My goal is to further widen the definition of technology beyond code and data. The frontier of health-care innovation recognizes the opportunity of advanced manufacturing and a return to craft, as well as the greater involvement of patients. With a 3-D printer, a creative person could make inexpensive prosthetic attachments to solve specific problems. For example, someone with a limb difference could create an attachment to hold playing cards or steer a bike.

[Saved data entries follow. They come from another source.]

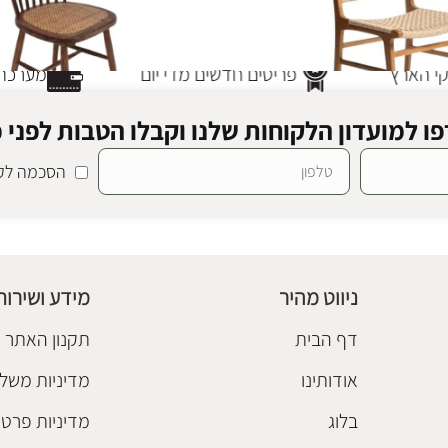
 הארץ
פריטים חדשים מדי יום
מערכת ת
ו למועדון הלקוחות שלנו וקבלו הטבות לפני כ
הסכמה לקב
רה
כסא אוכל פאולו טבעי
וט גן עץ וראטן
כסאות אוכל
,
ריהוט גן עץ וראטן
₪
840
ניווט מהיר
מידע ושירות
הוספה לסל
דף הבית
תקנון האתר
אודותינו
מדיניות משלו
בלוג
מדיניות פרטי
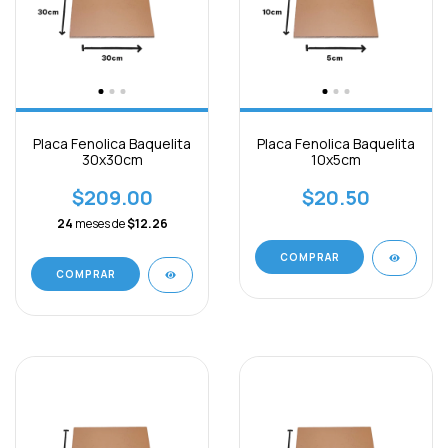
Placa Fenolica Baquelita
Placa Fenolica Baquelita
30x30cm
10x5cm
$209.00
$20.50
24
meses de
$12.26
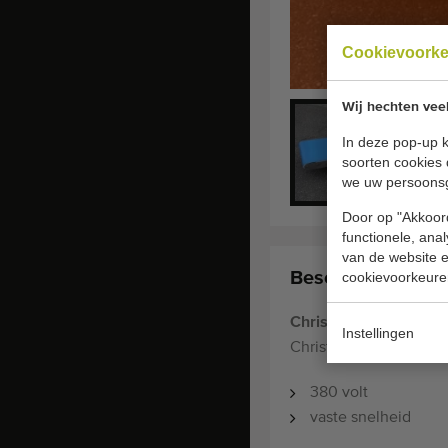
Cookievoork
Wij hechten vee
In deze pop-up k
soorten cookies 
we uw persoons
Door op "Akkoord
functionele, ana
van de website en
Beschrijving:
cookievoorkeure
Christiaens rvs trans
Instellingen
Christiaens rvs transp
380 volt
vaste snelheid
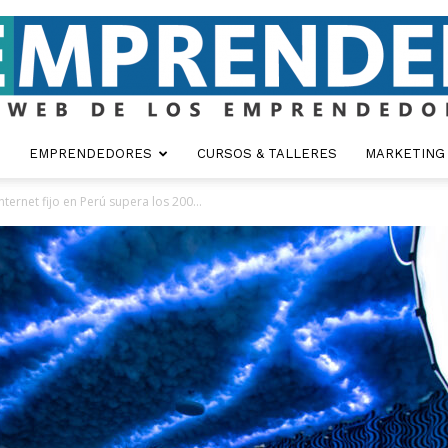
EMPRENDEDORES
CURSOS & TALLERES
MARKETING
Emprender
ernet fijo en Perú supera los 200...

WSJ: How are you working to make it easier to be innovative in a large federal agency?

MS. FOX: Creating space for innovation often means welcoming people way down deep in a hierarchy who may not have power but know what problems need to be solved. In health care, that describes patients and caregivers. At HHS, those are the front-line employees.

My team runs two internal innovation programs—the Ignite Accelerator and the Secretary’s Ventures Fund—that build up HHS employees’ entrepreneurial skills and give them support to take risks and experiment.

We also help HHS leaders shine a spotlight on a problem and invite people on the outside to help. We’ve been very successful in recruiting talented people to take a short-term tour of duty as an entrepreneur in residence or to participate in our prize competitions.

Data and design

WSJ: How can the use of technology and data best help people living with chronic diseases like diabetes?

MS. FOX: Diabetes involves daily choices related to diet, exercise, sleep and stress. One group I am watching is the #WeAreNotWaiting movement, people with diabetes who are using their device data to better manage their health. The more we can open up access to data at all levels, allowing it to flow where it needs to go, including directly to the patient, the better off we will be.

WSJ: What kind of innovation is out there to help the large population of aging Americans with their health needs?

MS. FOX: Dealing with age-related disability is going to be a growth industry, so we may as well anticipate and even welcome it as an opportunity to involve the people most in need. For example, Barbara Beskind, an occupational therapist in her 90s, is designing a new type of walker. Rory Cooper, who himself uses a wheelchair, runs a human-engineering research lab that includes people with disabilities as partners in the creation of assistive devices. I have seen great ideas, from the low-tech (a pen stuck through a tennis ball as an alternative writing implement for someone with a dexterity challenge) to the high-tech (eating utensils that cancel out hand tremor or a wheelchair that can navigate a curb).

What happened with the democratization of access to information and data is going to be mirrored in the democratization of design and manufacturing tools. And it can’t happen quickly enough.

Spirit and commitment

WSJ: What role can patients play in driving innovation in health care?

MS. FOX: People who are close to a problem are best suited to help solve it. Older, hierarchical models ignore these lead users or even block their access, forbidding modification of devices and services. Smart organizations welcome them in.

I spent more than a decade doing fieldwork in online patient communities, tracking the pattern of people being locked out of libraries, medical journals, research labs and even their own health records. They used the internet to beg, borrow and steal access to the tools they needed to save or improve their own lives. They showed all of us the point of technology: to learn from each other. We need that can-do American spirit in health care. We need to listen to the customer. To quote e-Patient Dave deBronkart: We should let patients help.

WSJ: Do you see any barriers to innovation?

MS. FOX: There are few sectors as resistant to change as government and health care. We count on their stability. But I have seen those two millstones grind a great idea down to powder. I’ve also seen initiatives flourish and grow, nurtured on the strong platform that this agency provides.

Innovators need sustained, courageous commitment from the top. We need a culture of experimentation that embraces risk and recognizes that failure is not only an option, but is likely within the safe setting of a lab like ours. And we need to ensure that anyone who sees a problem can research, prototype, and test a solution.